_Exercise description_. Every entry in the data below needs to be repeated exactly.

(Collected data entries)
*** Begin section ***

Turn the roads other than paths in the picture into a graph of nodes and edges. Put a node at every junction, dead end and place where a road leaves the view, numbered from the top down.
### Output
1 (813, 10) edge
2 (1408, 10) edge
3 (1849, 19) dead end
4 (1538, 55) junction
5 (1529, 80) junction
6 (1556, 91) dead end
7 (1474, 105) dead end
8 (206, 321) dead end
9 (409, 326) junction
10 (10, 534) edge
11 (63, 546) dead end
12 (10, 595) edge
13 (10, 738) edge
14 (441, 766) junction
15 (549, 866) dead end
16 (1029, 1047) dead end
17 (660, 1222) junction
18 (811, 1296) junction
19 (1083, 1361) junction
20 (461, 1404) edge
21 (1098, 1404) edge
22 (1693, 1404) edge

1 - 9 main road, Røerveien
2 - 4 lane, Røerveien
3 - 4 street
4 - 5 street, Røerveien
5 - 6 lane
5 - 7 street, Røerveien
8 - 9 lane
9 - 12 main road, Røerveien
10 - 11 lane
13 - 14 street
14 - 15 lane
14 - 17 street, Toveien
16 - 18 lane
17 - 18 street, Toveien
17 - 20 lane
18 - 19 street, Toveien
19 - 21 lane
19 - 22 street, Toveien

*** End section ***

_Result_.
Turn the roads other than paths in the picture into a graph of nodes and edges. Put a node at every junction, dead end and place where a road leaves the view, numbered from the top down.
### Output
1 (813, 10) edge
2 (1408, 10) edge
3 (1849, 19) dead end
4 (1538, 55) junction
5 (1529, 80) junction
6 (1556, 91) dead end
7 (1474, 105) dead end
8 (206, 321) dead end
9 (409, 326) junction
10 (10, 534) edge
11 (63, 546) dead end
12 (10, 595) edge
13 (10, 738) edge
14 (441, 766) junction
15 (549, 866) dead end
16 (1029, 1047) dead end
17 (660, 1222) junction
18 (811, 1296) junction
19 (1083, 1361) junction
20 (461, 1404) edge
21 (1098, 1404) edge
22 (1693, 1404) edge

1 - 9 main road, Røerveien
2 - 4 lane, Røerveien
3 - 4 street
4 - 5 street, Røerveien
5 - 6 lane
5 - 7 street, Røerveien
8 - 9 lane
9 - 12 main road, Røerveien
10 - 11 lane
13 - 14 street
14 - 15 lane
14 - 17 street, Toveien
16 - 18 lane
17 - 18 street, Toveien
17 - 20 lane
18 - 19 street, Toveien
19 - 21 lane
19 - 22 street, Toveien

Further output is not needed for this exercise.